Message-ID: <24877@bbn.COM>
Date: 23 May 88 15:09:24 GMT
References: <685@thalia.rice.edu> <43700039@uicsrd.csrd.uiuc.edu> <501@cmx.npac.syr.edu>
Sender: news@bbn.COM
Reply-To: emiller@bbn.com (ethan miller)
Organization: BBN Labs (Cambridge, MA)
Lines: 46
Summary:
Expires:
Sender:
Followup-To:
Keywords:

In article <501@cmx.npac.syr.edu> billo@cmx.npac.syr.edu (Bill O'Farrell) writes:
->In article <43700039@uicsrd.csrd.uiuc.edu> turner@uicsrd.csrd.uiuc.edu writes:
->
->>Why is it that everyone seems to assume that machines must either have
->>shared memory OR distributed memory, never a little of both?  From my
->>point of view I would like to see a machine with: fast local memory;
->>slower, but deeply pipelined, shared memory; and a thin global sync
->>bus (for barrier sync).  We have had memory heirarchies for decades
->>now, why should they cease to be useful now?
->
->I know of one architecture that has both local memory and globally
->shared memory -- the BBN Butterfly.  Is I understand it (correct me if
->I'm wrong), the processing nodes on the Butterfly each have memory
->which is local in the sense that it can be accessed very quickly by
->the local processor, but which is globally shared, in the sense that
->all the other processors can access it too, via the big global switch.
->Architecturally, each node "thinks" it has a very big globally shared
->memory, but software can take advantage of fast local access by
->arranging for each processor's most frequently accessed data to be in
->that portion of memory which is truly local.
->
->Hmm... I hope I've got that right.
->
->Bill O'Farrell, Northeast Parallel Architectures Center at Syracuse University
->(billo@cmx.npac.syr.edu)

The description of the Butterfly is essentially correct.  One element that
it is lacking is a memory associated with no processor node.  The delay for
a single longword (32 bit) read/write to another processor is about 4 micro-
seconds, while it's very fast (~250ns (?)) to local memory.  A nice
addition, which I think "turner" is referring to is an intermediate--a memory
accessible with the same delay to all nodes, along with local memory for
each node.  The Butterfly could do this with memory-only nodes, though
I don't know of any plans for those (I work for a different part of BBN).
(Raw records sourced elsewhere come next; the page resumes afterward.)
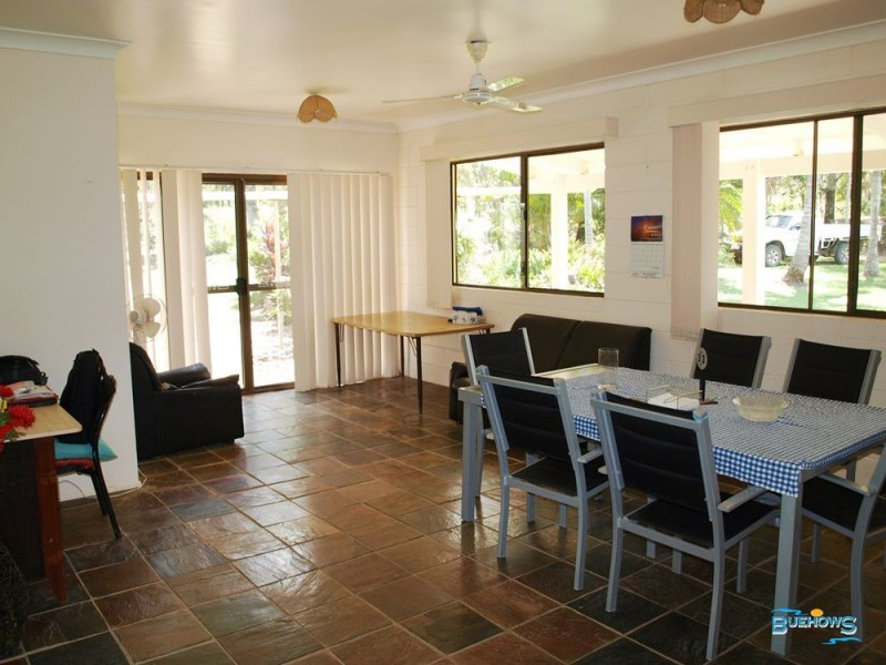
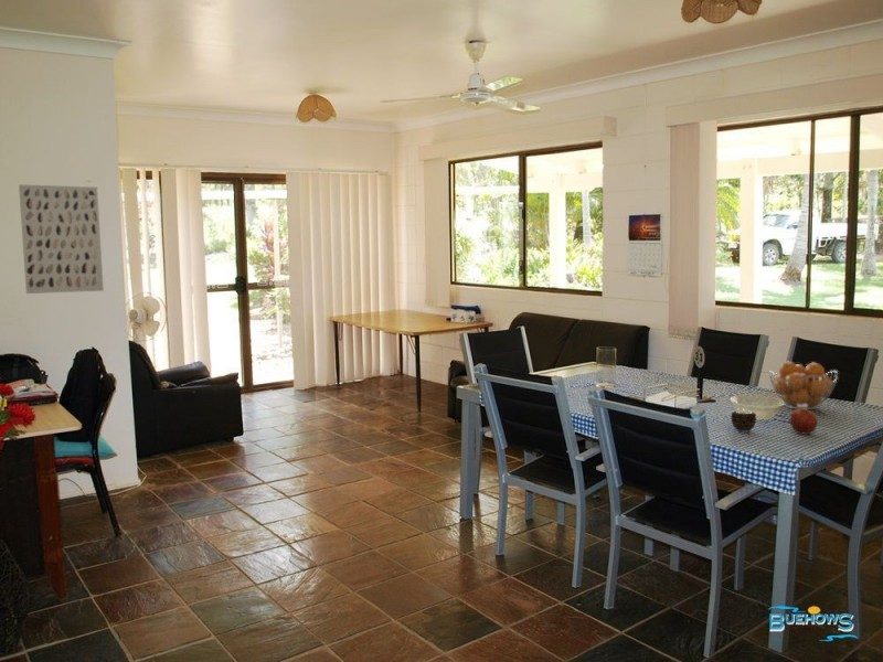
+ fruit basket [768,361,839,410]
+ apple [788,408,819,436]
+ wall art [18,183,105,295]
+ candle [730,407,757,434]
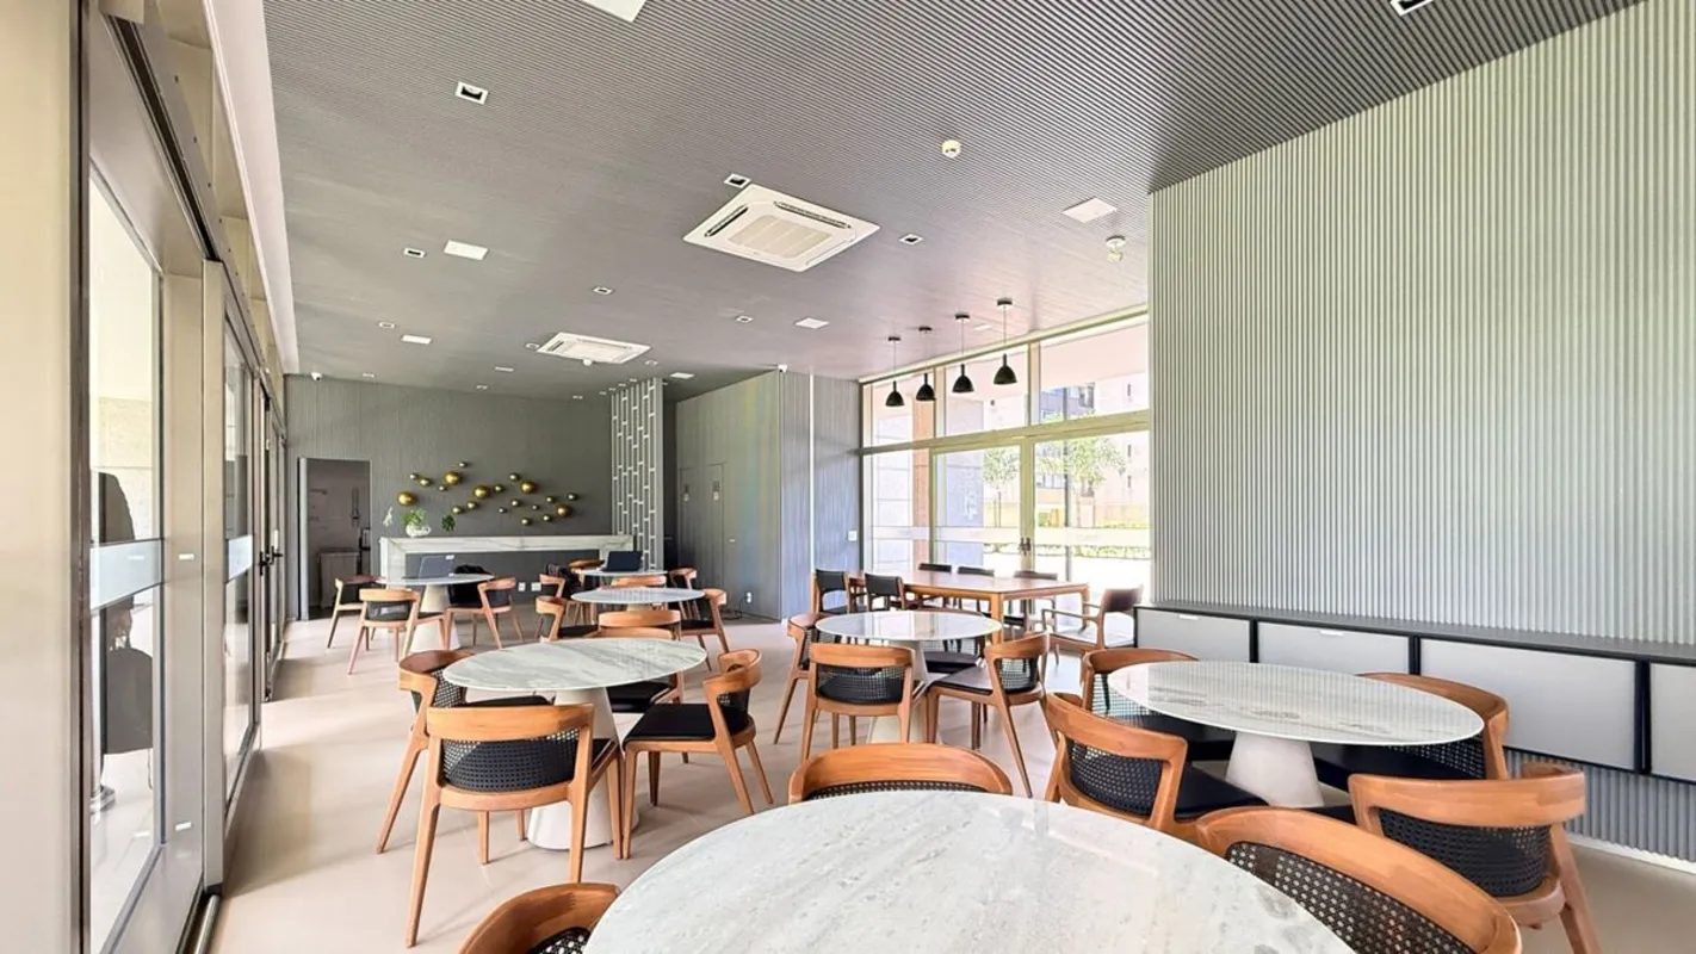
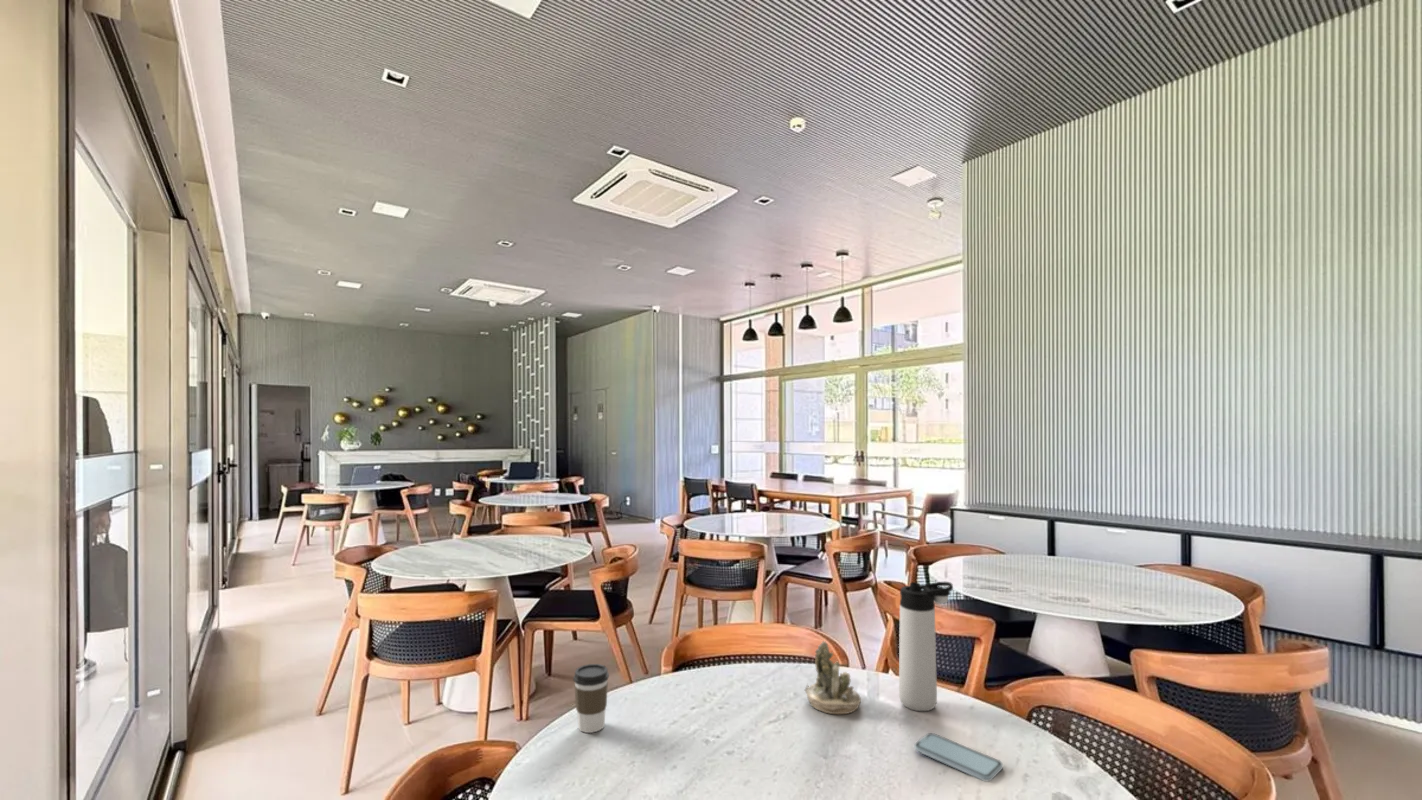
+ smartphone [913,732,1004,782]
+ coffee cup [572,663,610,734]
+ thermos bottle [898,581,954,712]
+ succulent planter [804,640,862,715]
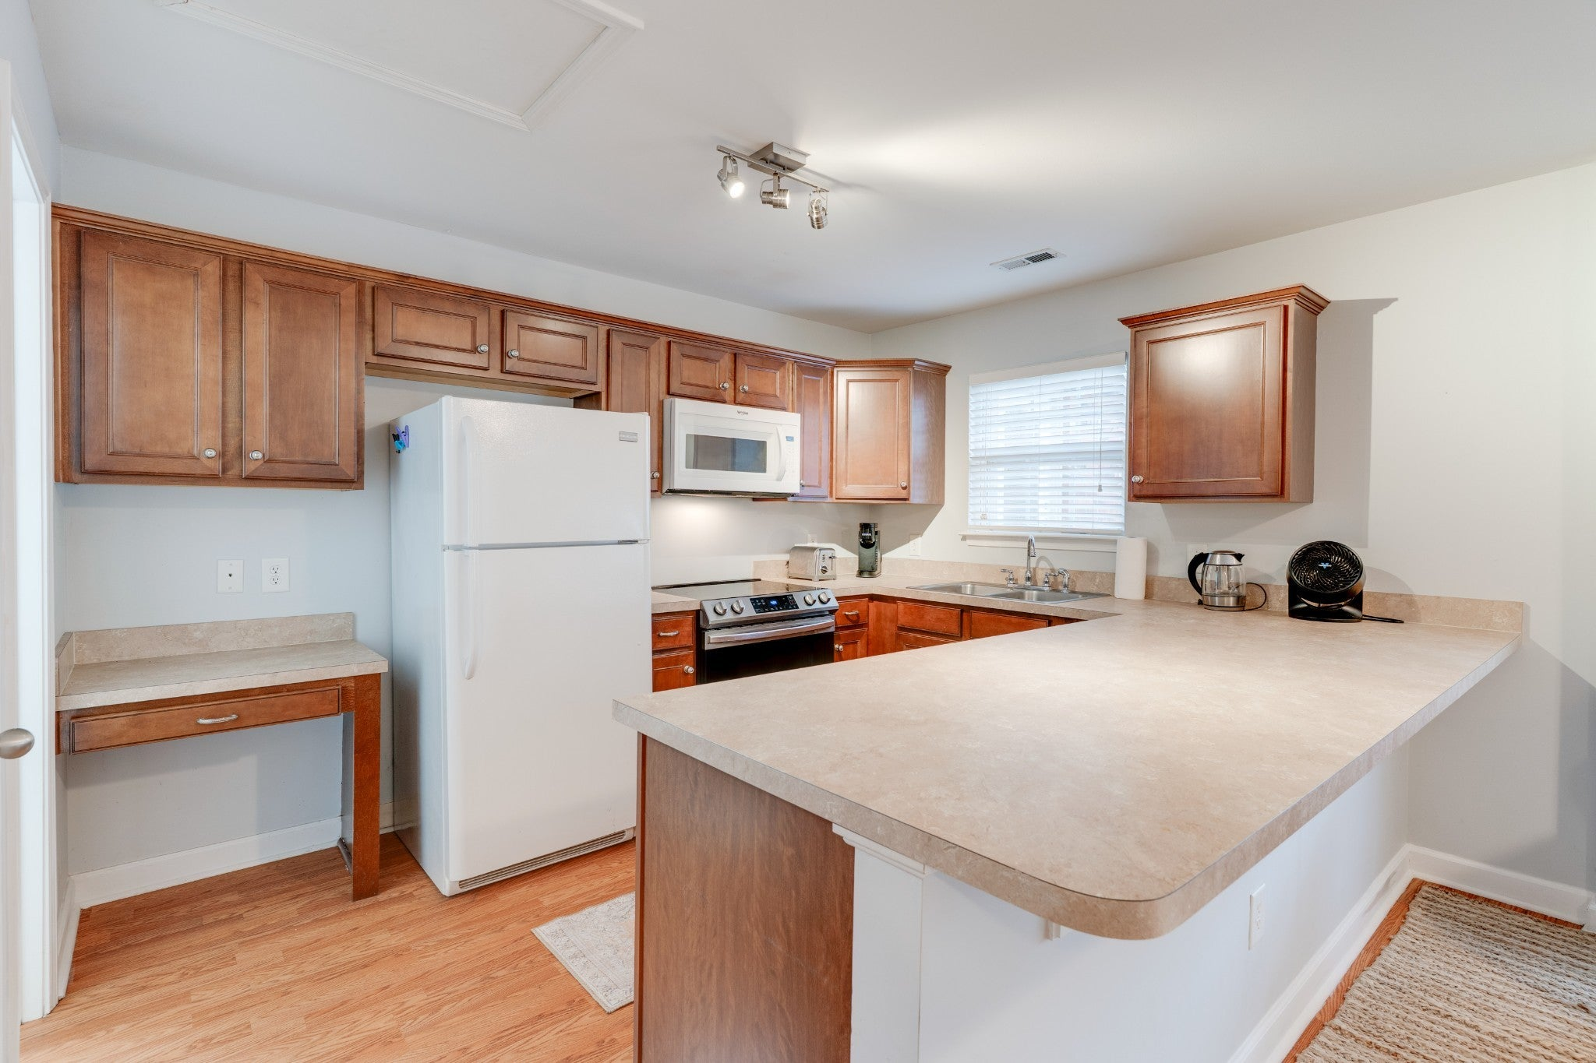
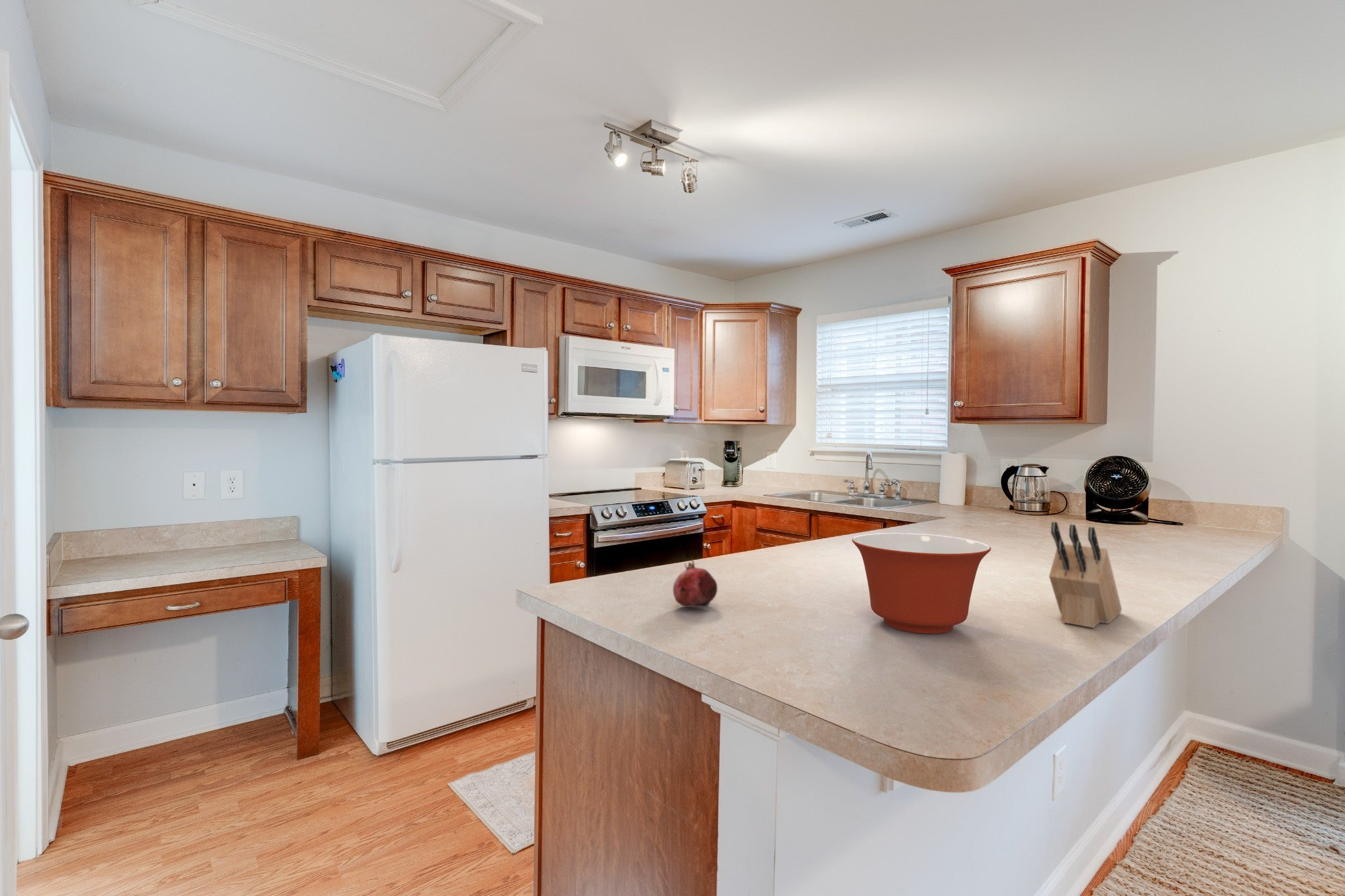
+ fruit [672,559,718,608]
+ mixing bowl [851,532,992,634]
+ knife block [1048,521,1122,629]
Essentially, then, the Butterfly has a distributed-only memory model,
but accesses may SEEM like the memory is globally shared.  Memory transfer
between nodes is handled by the PNC, which is a microcoded processor.
Global sharing is an illusion created by this processor.

ethan
+-+-+-+-+-+-+-+-+-+-+-+-+-+-+-+-+-+-+-+-+-+-+-+-+-+-+-+-+-+-+-+-+-+-+
ethan miller              | "Quod erat demonstrandum, baby."
BBN Laboratories          | "Oooh, you speak French!"
ARPAnet : emiller@bbn.com |
PHONEnet: (617) 873-3091  | Disclaimer: It's MY opinion, not BBN's.